O presidente Jair Bolsonaro fugiu de um discurso pacificador e de conciliação com as forças políticas que derrotou nas urnas e optou mais uma vez por ressaltar as bandeiras de campanha que o elegeram. Nas duas ocasiões em que discursou no dia de sua posse, a agenda econômica ocupou um papel subalterno, com formulações genéricas, diante da assertividade agressiva com que destacou suas prioridades ideológicas.
Seus primeiros discursos oficiais apresentaram um "pacote" integrado de diretrizes para resgatar o Brasil da crise "ética, moral e econômica". Deixou claro que para ele a tarefa de mudar e reconstruir a economia é inseparável de transformações de políticas públicas amplas, nas quais a matriz conservadora de seu governo será perseguida com a intensidade que lhe for possível.
Bolsonaro afirmou que fará reformas estruturantes - não citou nenhuma - e comprometeu-se com a austeridade nas contas públicas, ao apontar que "o governo não gastará mais do que arrecada", garantirá a propriedade, os contratos e o livre mercado. "Na economia traremos a marca da confiança, do interesse nacional, do livre mercado e da eficiência", disse em pronunciamento no Congresso Nacional.
O presidente reafirmou "compromisso de construir uma sociedade sem discriminação ou divisão" e mais tarde, em discurso no Parlatório do Palácio do Planalto, disse que as mudanças que pretende realizar serão feitas "respeitando os princípios democráticos e guiadas por nossa Constituição". No entanto, os pontos mais enfáticos dos dois discursos sugeriram que a convivência entre seus objetivos e os princípios democráticos poderá ser conflituosa, o que não é um bom sinal e aponta para desgastes de sua força política em torno de questões de segunda importância ou mesmo inexistentes.
"Hoje é o dia em que o povo brasileiro começou a se libertar do socialismo", disse o presidente a uma multidão de 115 mil pessoas - segundo o Gabinete de Segurança Institucional -, que se aglomerava na Esplanada. Antes, no Congresso, registrou que seu objetivo será "unir o povo, valorizar a família, respeitar as religiões e nossa tradição judaico-cristã, combater a ideologia de gênero, conservando nossos valores". "O Brasil voltará a ser um país livre de amarras ideológicas", concluiu.
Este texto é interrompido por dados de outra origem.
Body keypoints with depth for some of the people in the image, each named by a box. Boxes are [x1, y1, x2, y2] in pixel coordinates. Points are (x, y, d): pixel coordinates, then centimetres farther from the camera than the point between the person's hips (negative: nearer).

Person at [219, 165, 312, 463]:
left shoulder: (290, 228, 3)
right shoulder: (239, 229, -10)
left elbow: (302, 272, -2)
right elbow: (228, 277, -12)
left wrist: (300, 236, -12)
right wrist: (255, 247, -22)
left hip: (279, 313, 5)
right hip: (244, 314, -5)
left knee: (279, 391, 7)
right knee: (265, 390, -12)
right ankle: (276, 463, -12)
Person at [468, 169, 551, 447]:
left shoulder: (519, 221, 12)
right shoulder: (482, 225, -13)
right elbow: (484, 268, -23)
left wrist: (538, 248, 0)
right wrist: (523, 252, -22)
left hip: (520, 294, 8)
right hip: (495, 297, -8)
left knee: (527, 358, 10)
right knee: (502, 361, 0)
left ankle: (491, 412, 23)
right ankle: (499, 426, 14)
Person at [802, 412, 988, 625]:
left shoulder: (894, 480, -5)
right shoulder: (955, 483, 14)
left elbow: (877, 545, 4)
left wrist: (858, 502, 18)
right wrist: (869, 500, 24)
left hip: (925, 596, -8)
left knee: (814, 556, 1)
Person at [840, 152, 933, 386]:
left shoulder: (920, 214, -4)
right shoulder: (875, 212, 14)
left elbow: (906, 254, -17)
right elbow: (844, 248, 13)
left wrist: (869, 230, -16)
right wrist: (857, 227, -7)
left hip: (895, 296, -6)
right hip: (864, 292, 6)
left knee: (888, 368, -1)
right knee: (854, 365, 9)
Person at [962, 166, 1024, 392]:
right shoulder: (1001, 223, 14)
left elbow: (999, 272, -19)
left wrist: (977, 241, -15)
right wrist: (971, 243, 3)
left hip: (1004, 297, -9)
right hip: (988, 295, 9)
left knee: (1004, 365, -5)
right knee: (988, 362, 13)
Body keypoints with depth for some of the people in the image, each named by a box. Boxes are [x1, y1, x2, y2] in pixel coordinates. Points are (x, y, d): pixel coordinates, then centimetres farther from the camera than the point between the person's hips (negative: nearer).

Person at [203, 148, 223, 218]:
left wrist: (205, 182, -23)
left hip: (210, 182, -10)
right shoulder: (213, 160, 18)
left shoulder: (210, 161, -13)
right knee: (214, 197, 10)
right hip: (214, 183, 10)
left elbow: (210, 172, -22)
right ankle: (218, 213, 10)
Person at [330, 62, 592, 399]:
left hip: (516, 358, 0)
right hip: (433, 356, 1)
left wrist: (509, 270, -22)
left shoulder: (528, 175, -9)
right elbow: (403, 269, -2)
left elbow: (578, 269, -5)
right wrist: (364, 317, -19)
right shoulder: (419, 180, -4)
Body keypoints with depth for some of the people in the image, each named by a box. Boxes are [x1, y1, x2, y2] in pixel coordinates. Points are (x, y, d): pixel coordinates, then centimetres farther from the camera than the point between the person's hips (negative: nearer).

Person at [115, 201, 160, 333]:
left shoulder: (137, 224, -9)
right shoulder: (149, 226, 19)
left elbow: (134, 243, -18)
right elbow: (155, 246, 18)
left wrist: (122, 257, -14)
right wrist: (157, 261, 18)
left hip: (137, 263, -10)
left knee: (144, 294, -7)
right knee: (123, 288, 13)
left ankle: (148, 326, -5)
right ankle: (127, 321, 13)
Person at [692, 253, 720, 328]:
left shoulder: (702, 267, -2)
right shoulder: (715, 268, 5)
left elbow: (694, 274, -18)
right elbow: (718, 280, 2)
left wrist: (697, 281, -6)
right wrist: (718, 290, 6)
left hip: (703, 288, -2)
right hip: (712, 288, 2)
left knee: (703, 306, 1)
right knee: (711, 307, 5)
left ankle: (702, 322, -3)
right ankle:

O Brasil nunca foi um país socialista e as amarras ideológicas a que Bolsonaro se referiu são as dos anteriores governos petistas. O presidente tem outras preferências ideológicas. Ele se propõe a acabar com a "ideologização de nossas crianças", alusão a iniciativas como a Escola sem Partido, e com o "desvirtuamento dos direitos humanos", "a ideologia que defende bandidos e criminaliza policiais". Para tornar o Brasil um "país respeitado", disse que será necessário "tirar o viés ideológico de nossas relações internacionais". Por muito tempo o Brasil teria atendido interesses partidários que não seriam os seus. Bolsonaro também afirmou que vai impedir que "ideologias nefastas venham a dividir os brasileiros", destruir "nossos valores e tradições e nossas famílias, alicerce da nossa sociedade".
Ao lado das bandeiras conservadoras que o elegeram, o presidente retornou aos palanques eleitorais com afirmações levianas, sugerindo que o lamentável atentado contra sua vida não foi ato de um desequilibrado, mas de "inimigos da pátria, da ordem e da liberdade". Ou ao preferir slogans como o de que "nossa bandeira jamais será vermelha" e que defenderia com seu "sangue" o pavilhão verde-amarelo.
Bolsonaro pediu o apoio do Congresso para "reerguer nossa pátria", aprovando medidas que visem pôr fim à corrupção e aumento da criminalidade. Ao mesmo tempo, apontou que montou uma equipe técnica, "sem o tradicional viés político que tornou nosso Estado ineficiente e corrupto". E com alguma sutileza, indicou que o Congresso faria bem em se alinhar com aquele a quem o povo elegeu com clara margem, pois este seria o caminho para o resgate de sua legitimidade e credibilidade.
Afora o tom dos discursos, mais de espírito de palanque eleitoral do que de estadista, neles não apareceram detalhes sobre o que fará na Presidência. Sabe-se o que já se sabia e é positivo: será um governo voltado ao combate à corrupção e à realização de reformas para destravar a economia e consertar as contas públicas. Bolsonaro pode, porém, tornar mais difícil alcançar estas metas se levar a ferro e fogo sua polêmica agenda ideológica, que muitas vezes parece desferir golpes em moinhos de vento.